Keeping Employees Motivated When There’s No Room For Promotion
How do you keep employees motivated when there is no room for immediate promotion? This is a question facing many companies now that their stock and employees' morale resemble a roller coaster.
The highly talented employee who cannot be promoted because there are no positions in which to move is said to be gridlocked. Although the term "gridlock" carries a negative connotation, the act itself is not a problem. However, the accompanying plateau, rut and boredom are cause for concern.
Individuals will not move up the corporate ladder today with the speed or numbers that typified the group that came before them, which leaves all forward-thinking organizations with this question: How can this problem be managed? The following strategies are designed to help management address employee perceptions that not being promoted equals stagnation and feelings of not being a valuable contributor on the job:
- Do not ignore or underestimate the power of praise. Basically, positive reinforcement consists of praise and recognition. And before you groan, "I've heard this before," consider the following: A survey conducted by Motivational Systems found that only 11 percent of managers consistently recognized or praised their employees' work. Of the more than 1,000 employees surveyed, 50 percent said they received due recognition "most of the time"; 28 percent answered "rarely"; and 10 percent said "not at all." Given the same benefits and salary, 27 percent of the employees questioned said they would move to another company that had a reputation for recognition and praise. It's not easy getting people to do their best when they would just as soon be working for some other company.
- Make reinforcement contingent upon performance. This means there should be a clear connection between an individual's actions and the recognition they get. Being generally nice, giving constant praise to people regardless of their behavior, is not motivational reinforcement. That is why office birthday parties, while creating a friendly atmosphere, do not stimulate increased productivity. You are simply rewarding someone for living another year, not for performing an action that benefits the organization.
- Change the corporate culture to de-emphasize promotions. Avoid promising new hires a long, brilliant career. Instead, show the realities of promotional tracks up-front to create accurate expectations. Show that the company values achievements other than the number of people one manages. Widen the criteria of success. Explain the inevitability of plateauing and offer opportunities for self-renewal.
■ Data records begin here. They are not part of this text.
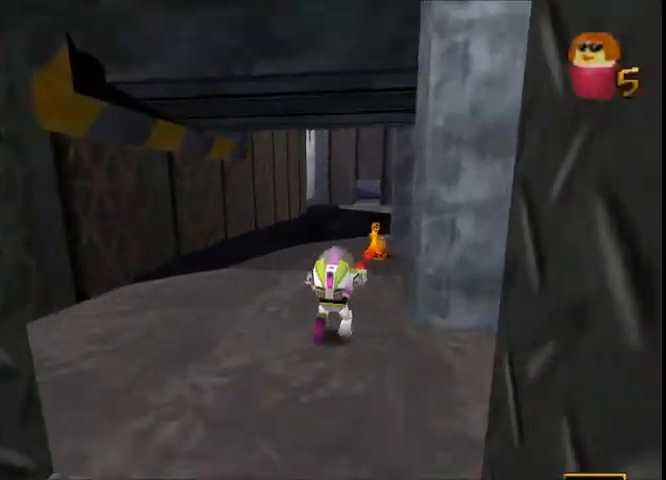
{"buttons": [], "left_stick": "up-right", "right_stick": "center", "button_events": [[67, "X", "up"], [134, "X", "down"], [367, "X", "up"], [434, "X", "down"], [501, "X", "up"]]}
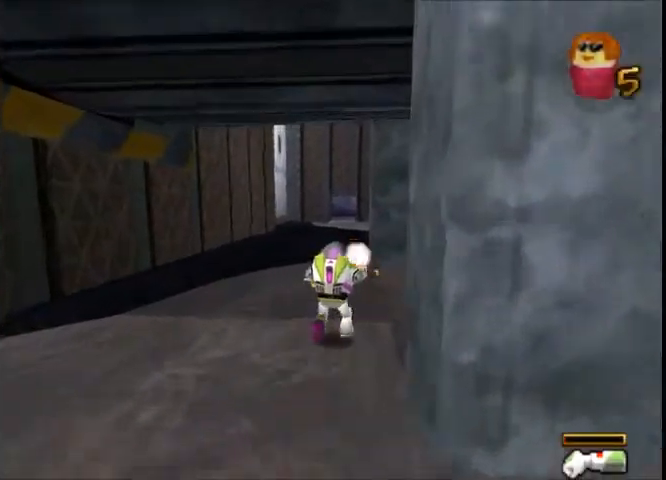
{"buttons": ["A"], "left_stick": "up-right", "right_stick": "center", "button_events": [[66, "X", "down"], [133, "X", "up"], [200, "X", "down"], [333, "X", "up"], [433, "A", "down"]]}
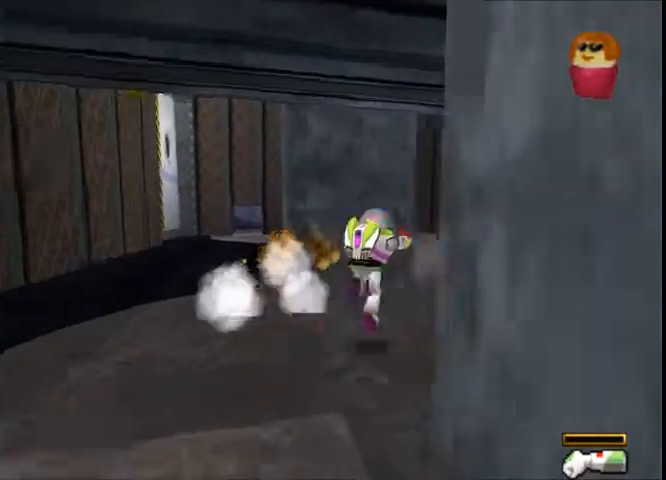
{"buttons": ["X"], "left_stick": "up-right", "right_stick": "center", "button_events": [[67, "A", "up"], [234, "X", "down"]]}
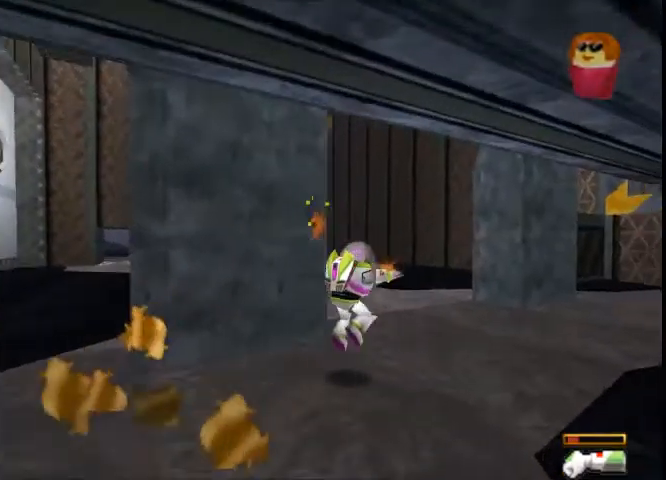
{"buttons": ["X"], "left_stick": "up-left", "right_stick": "center", "button_events": []}
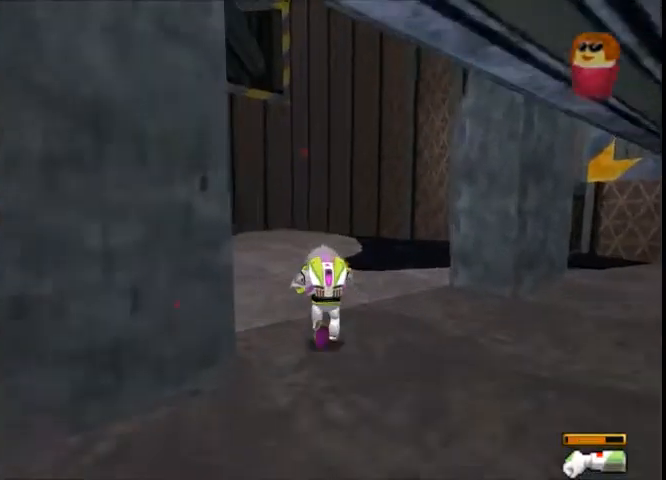
{"buttons": ["X"], "left_stick": "up-right", "right_stick": "center", "button_events": []}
- Institute personnel policies that focus on employee contributions. Make it clear what a job entails. It may look glamorous and desirable from the outside, but knowing the true demands of a job helps separate fantasy from reality when one looks to move up. Emphasize early retirement and transitional retirement (where the employee retains full-time benefits but works as a consultant or part-timer).
Offer re-education tuition. Permit honorable demotion of people who want to slow down after attaining their desired level within the company. Give accurate performance appraisals. Inflated ratings lead to expectations of promotion.
- Make liberal use of lateral transfers. Develop generalists, not specialists. It is better for teamwork and enriches the employee's resume. Promote the idea that a lateral move is good and back it with pay incentives.
- Redefine promotion. Use pay-for-performance systems whereby promotion is based on upgrading skills, furthering education and diversifying, rather than obtaining a new title or having more people under you. Set up dual career tracks, one for those with management interest and one for those with no management interest.
- Support intrapreuneurship. Under this innovation, the organization gives an employee seed money to develop a business within the business (for example, a company gives an employee financial assistance to institute a refuse removal system within the company itself). The employee still earns a salary because, unlike a business owner, the employee is not taking all the risks. However, the potential for increased income may be tied to the success of the intrapreneurial venture.
- Encourage mid-career breaks. Academic or other sabbaticals that renew and refresh the employee at a plateau are helpful. These breaks may be funded by the company and then paid back by the employee over a period of time.
- Train managers to work with employees who are in an employment slump. When managers are trained to recognize the symptoms of an employee who has reached a plateau, they can work to shift the employee's attitude and make the plateau a steppingstone. Further, managers can offer job enrichment opportunities, as well as a host of other possibilities:
- Leading or participating in a task force
- Planning an off-site meeting or conference
- Performing off-site troubleshooting on customer problems
- Launching a new product or program
- Participating in community service projects
- Involve academia in the process. The academic world needs to educate business graduates and candidates for M.B.A.s to the realities of today's business world. The fast track is no longer the norm. Today's business school graduates can expect to find themselves on an "uncertain track" and should be prepared to meet that challenge. This uncertain track may not hold the immediate rewards that those on a fast track enjoy, but in many ways, it has the potential to create better professionals and expand the opportunity for people to feel like winners, even when promotion is not part of the picture.
Finally, the most important thing that any organization can do for its employees is to build a relationship that allows them to feel comfortable in expressing their concerns of promotability or the lack of it. . So, if you are a manager reading this, get moving!